Grupo que acredita em volta dos ETs pleiteia embaixada no Brasil

Raelianos dizem ter encontro marcado para abril com governo brasileiro; espaço teria "sala de boas-vindas" e pista de pouso de aeronaves

David Uzal morava em Nova York quando o filme “Independence Day” foi lançado, em 1996. O longa, que ganhou uma continuação 20 anos depois, mostra o momento em que naves alienígenas invadem a Terra, transformando as cidades mais importantes do planeta, em escombros.

A religião raeliana acredita que extraterrestres criaram toda a vida existente na Terra com a ajuda da ciência e tecnologia – Foto: Gui Prímola/MetrópolesA religião raeliana acredita que extraterrestres criaram toda a vida existente na Terra com a ajuda da ciência e tecnologia – Foto: Gui Prímola/Metrópoles

Uzal não gostou do que viu e soltou uma nota à imprensa, em que esclareceu que ETs jamais fariam algo como aquilo caso viessem nos visitar. Isso porque, na visão dele, os alienígenas não são malvados como a ficção gosta de retratá-los.

A religião raeliana, da qual Uzal é o representante oficial na América do Sul, acredita que extraterrestres criaram toda a vida existente na Terra com a ajuda da ciência e tecnologia.
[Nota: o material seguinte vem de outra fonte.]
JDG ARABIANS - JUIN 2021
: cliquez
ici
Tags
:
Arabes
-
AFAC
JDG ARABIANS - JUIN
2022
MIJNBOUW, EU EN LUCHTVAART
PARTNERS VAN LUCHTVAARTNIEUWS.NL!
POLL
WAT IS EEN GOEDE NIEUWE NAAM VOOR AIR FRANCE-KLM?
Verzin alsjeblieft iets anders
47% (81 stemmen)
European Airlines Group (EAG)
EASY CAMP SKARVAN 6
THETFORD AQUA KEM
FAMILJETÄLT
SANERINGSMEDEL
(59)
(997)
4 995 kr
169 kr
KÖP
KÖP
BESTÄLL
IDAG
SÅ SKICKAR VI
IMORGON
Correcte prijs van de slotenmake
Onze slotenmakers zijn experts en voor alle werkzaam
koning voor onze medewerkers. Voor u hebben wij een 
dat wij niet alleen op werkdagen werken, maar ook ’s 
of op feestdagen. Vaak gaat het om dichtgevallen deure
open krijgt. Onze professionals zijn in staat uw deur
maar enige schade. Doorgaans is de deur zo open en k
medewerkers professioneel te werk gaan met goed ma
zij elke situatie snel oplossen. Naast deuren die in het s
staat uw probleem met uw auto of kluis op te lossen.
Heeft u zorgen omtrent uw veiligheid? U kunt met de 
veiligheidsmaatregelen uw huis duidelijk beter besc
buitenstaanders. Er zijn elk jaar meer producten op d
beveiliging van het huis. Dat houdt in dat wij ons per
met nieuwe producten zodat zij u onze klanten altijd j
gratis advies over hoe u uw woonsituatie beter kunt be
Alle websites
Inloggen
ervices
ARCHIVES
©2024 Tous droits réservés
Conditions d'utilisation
“Usaram DNA e engenharia genética avançada para criar todas as formas de vida, a começar por organismos simples e, à medida que a sua ciência progredia, criaram organismos mais complexos, como plantas, animais e, eventualmente, seres humanos, à sua imagem”, explica a versão em português do site da religião. Não por acaso, os raelianos se definem como uma “religião ateia”.

Há anos, eles tentam concretizar um passo essencial na crença que compartilham: construir uma embaixada para acolher os seres de outros planetas que voltarão à Terra. Israel sempre foi o principal candidato a receber a edificação. Mas, como as negociações com o governo israelense não têm dado resultado, o Brasil virou forte candidato a ceder quatro quilômetros quadrados de seu território aos raelianos. É o que conta David Uzal.

“O Brasil é o primeiro grande país a responder ao nosso pedido de uma forma bastante alentadora e positiva”, revela o líder raeliano. Ele prefere não contar com qual autoridade brasileira exatamente o movimento conversou, nem divulgar detalhes. Garante, contudo, que já há uma negociação em andamento e uma apresentação pública sobre a embaixada marcada para abril, em Brasília.

A construção teria 132 metros de comprimento e 49 metros de largura. Abarcaria uma “sala de boas-vindas”, uma “câmara asséptica”, uma sala de conferências, uma área de residência com salas e quartos, um refeitório e uma pista de pouso para aeronaves.

“Como mostra o documento apresentado aos vários governos abordados, a Embaixada trará benefícios financeiros substanciais para o país que a acolhe. A nação afortunada também desfrutará da proteção especial do Elohim e se tornará o centro espiritual e científico do planeta durante milênios”, sustenta o movimento no site criado para divulgar o projeto.

Os raelianos querem uma licença de extraterritorialidade igual às conferidas às embaixadas dos países. Segundo Udal, o presidente Jair Bolsonaro ganhou o respeito deles por sua luta contra a “ditadura sanitária”, ou seja, sua pregação contra praticamente todas as medidas de combate à pandemia de Covid-19.

“Somos uma organização de pensamento livre. Apoiamos o presidente brasileiro pela sua postura em defesa da liberdade individual. Até já pedimos à ONU para que o direito a viver sob risco seja incluído entre os direitos humanos”. David Uzal tem 50 anos e nasceu em Portugal. Aos 15 anos virou adepto do raelianismo.